- PROVIDED PASSAGE -
A safety vehicle follows a mining truck loaded with excavated kimberlite rock out of Jwaneng mine, operated by the Debswana Diamond Co, a joint venture between De Beers and Botswana's government, in Jwaneng, Botswana. Chris Ratcliffe / Bloomberg
A safety vehicle follows a mining truck loaded with excavated kimberlite rock out of Jwaneng mine, operated by the Debswana Diamond Co, a joint venture between De Beers and Botswana's government, in JShow more

Botswana’s diamond industry loses its sparkle



Even the news that the second-biggest diamond ever found was discovered beneath its soil cannot hide the decline of Botswana’s diamond industry.

A desert country with a small population and a valuable but finite natural resource – Botswana must move on to other sources of revenue.

Last month, the Canadian mining firm Lucara Diamonds said it had found a monster gem, second in size only to the Cullinan, found in South Africa in 1905 and which is now set in a crown belonging to the Queen of England.

William Lamb, the chief executive officer of Lucara Diamond says the 1,111-carat diamond was found at its Karowe Mine, in the northern part of the country. The company will hold out for the highest possible price for the stone, he says, “higher than the current estimates that people are putting out there, which are north of US$60 million”.

- GIVEN DATA -
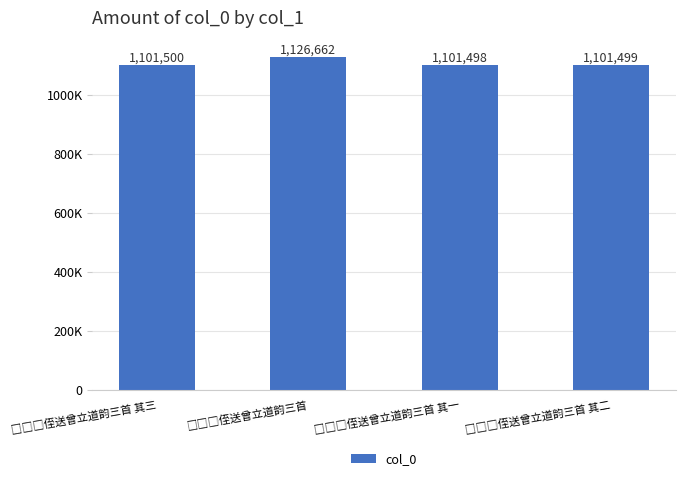

Are the bars horizontal?

No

- WHAT THE EXERCISE ASKS -
Continue the article about Botswana's declining diamond industry, starting after its last sentence. The material above comes from a different source than the article.

- ANSWER SECTION -
In spite of the magnificent find, Botswana’s diamond industry is in trouble and by some estimates its reserves may run out in as little as 15 years.

Gem exports account for about a third of the country’s income, which puts the country on a ticking clock to diversify.

“They have just had so much easy money for such a long time,” says Charles Wyndham, a former sales director at De Beers and the founder of WWW International Diamond Consultants. “They are perhaps a victim of having all their eggs in one basket.”

According to Reuters, the value of rough diamond exports from Botswana’s mines fell 15 per cent in the first six months of 2015 to $1.7 billion.

It may be a sign of the government’s desperation that this month it quietly issued a licence for gas exploration in the ecologically sensitive Kgalagadi trans-frontier park, according to Britain’s Guardian newspaper.

As with other maturing resource economies, Botswana is faced with opening up previously untouchable nature reserves, while its miners have to go deeper and take bigger financial risks.

In 2014, the UK-listed Gem Diamonds opened the country’s first underground mine, the Ghaghoo operation, smack in the middle of the Central Kalahari Game Reserve.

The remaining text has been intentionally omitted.